As a cartoonist, Zoe Thorogood works in textures, colors, and layers. Her linework is long and sinewy, allowing her to capture movement and body language of the vulnerable people she depicts. Characters float to the forefront and often times seem placed on top of the scene as if Thorogood were assembling a collage. She has three distinct patterns for the layers of her panels. She often washes the background in a fairly bright primary hue and adds details and tight geometric structures to the inanimate setting behind the characters. The London alleyways, the abandoned junkyard squat, the bars and metro - they have a fixed and ordered quality that separates them from the characters, all of whom take a wilder, freer form, even for the proverbially more “put together” figures. They appear almost out of place, on top of their surroundings, perhaps just a tad out of proportion with their surroundings.

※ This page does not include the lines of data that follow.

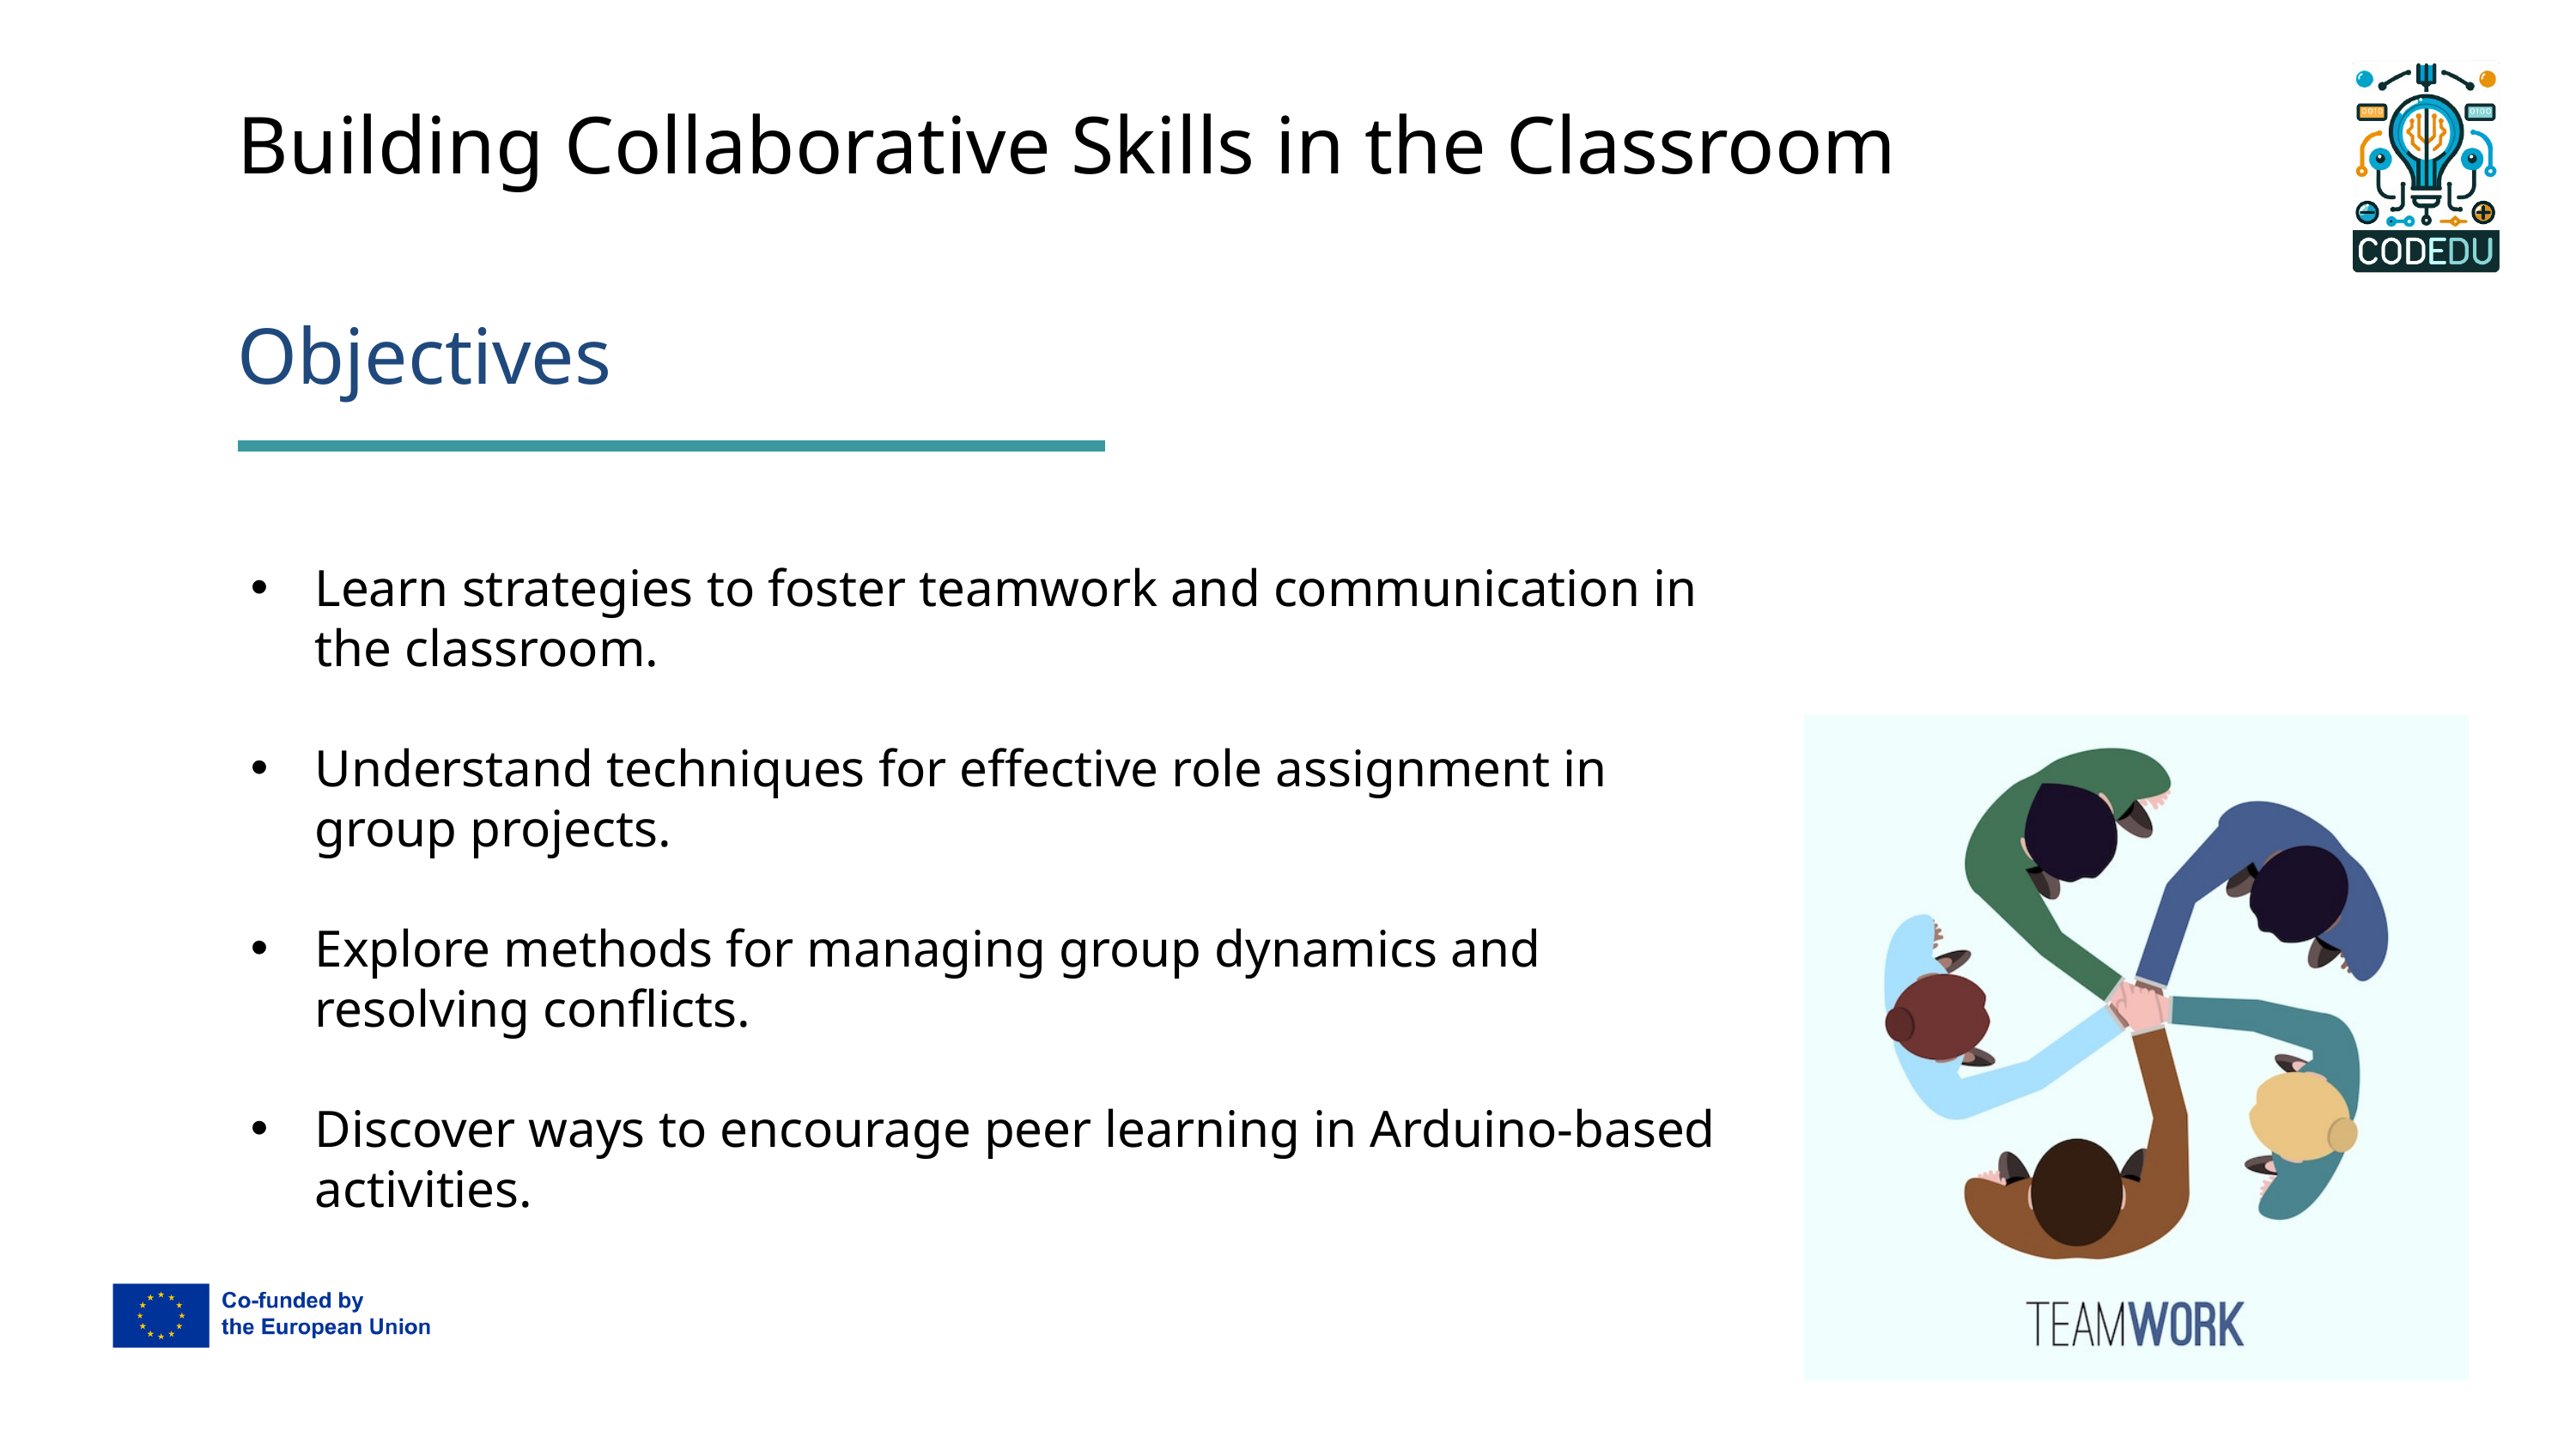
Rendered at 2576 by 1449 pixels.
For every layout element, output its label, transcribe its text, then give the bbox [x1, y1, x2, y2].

text_box [107, 1278, 443, 1353]
text_box Building Collaborative Skills in the Classroom [237, 85, 2217, 190]
text_box Objectives [237, 270, 2221, 400]
picture [1804, 715, 2470, 1380]
picture [2221, 0, 2576, 395]
text_box Learn strategies to foster teamwork and communication in the classroom. Understand techniques for effective role assignment in group projects. Explore methods for managing group dynamics and resolving conflicts. Discover ways to encourage peer learning in Arduino-based activities. [237, 549, 1747, 1224]
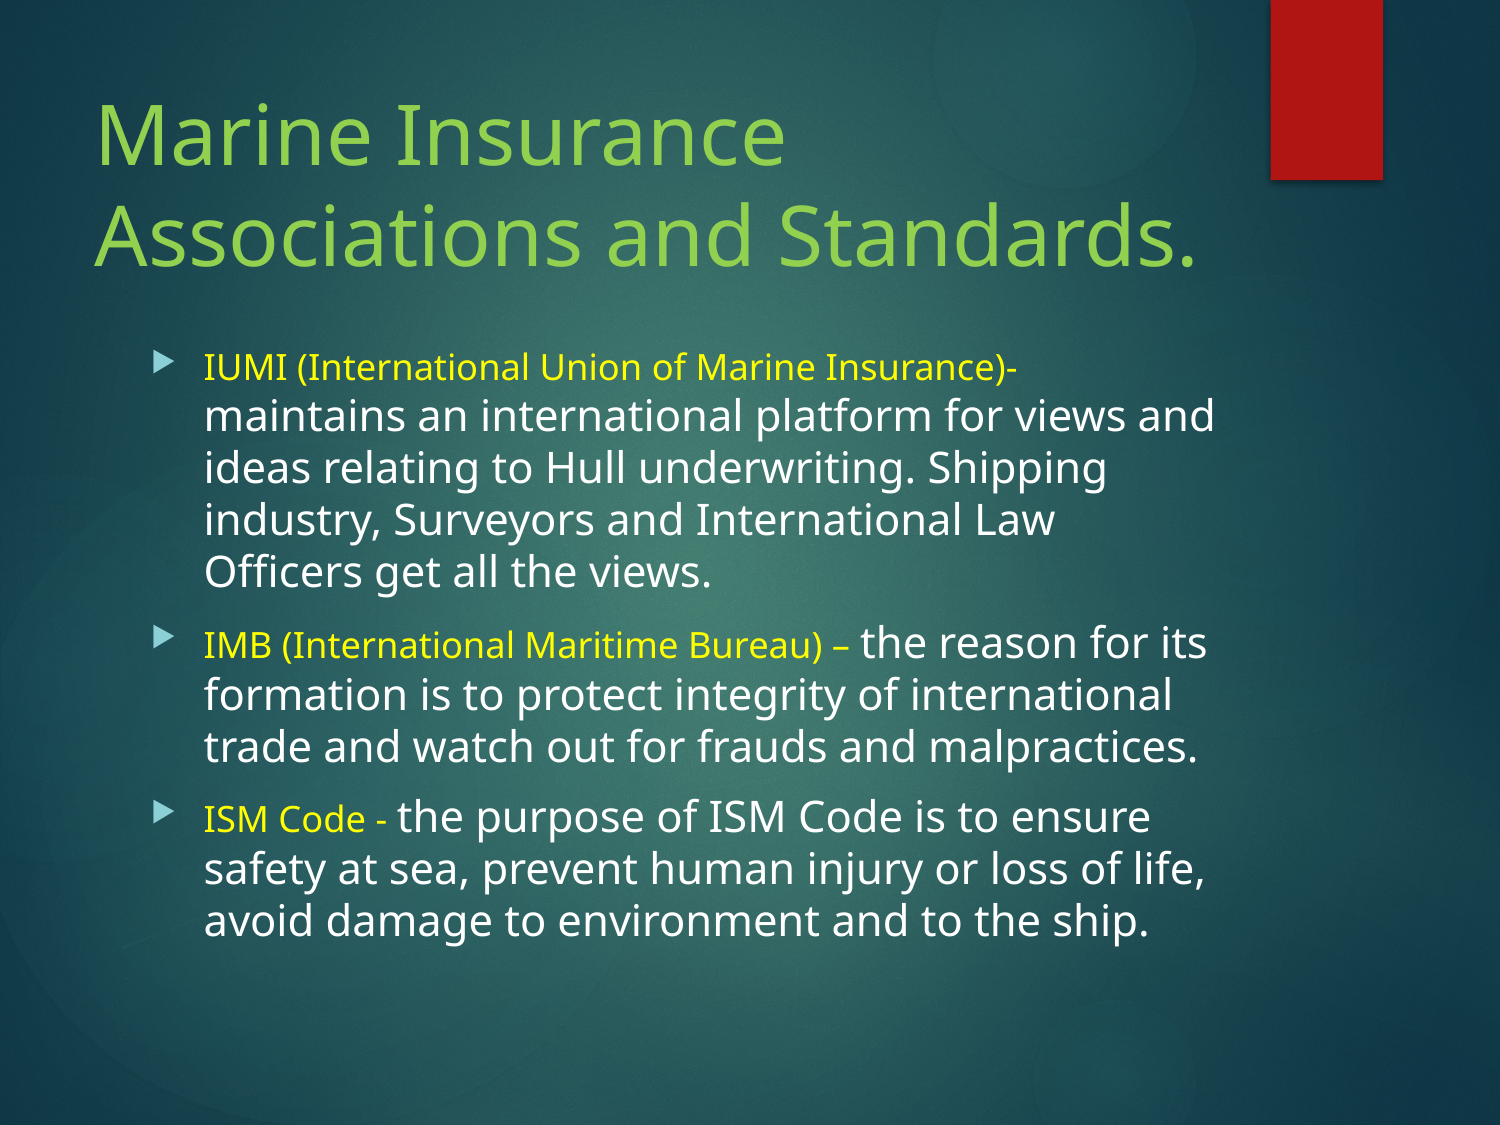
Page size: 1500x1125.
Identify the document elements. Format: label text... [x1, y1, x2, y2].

It’s a nice effect, and it allows the reader to focus primarily on character interaction.
Like The Dark Matter of Mona Starr, The Impending Blindness of Billie Scott is very much a prescription for art therapy. There is an important scene in the middle of the book after Billie falls in with the Funland crew. Thorogood contrasts the residents of the shelter with those who live in Funland via the route that led them to their fringe status, and the Cook highlights this distinction when he discusses the mind of the creative and the need to live with less restriction. The lesson Billie and her friends all seem to learn through their interactions is that you can still be part of a community all the while and, if anything, it’s more necessary to find that community and embrace it than it is to live the all-too-romanticized depiction of the creative as a willingly isolated individual. Underneath that notion is a message for all readers regardless of creative ambition. The road out of crisis is built by friends. It is easy to assume that no one feels the way you do nor could they even fathom your perspective. Billie’s salvation is precisely the recognition of that assumption as entirely fallacious.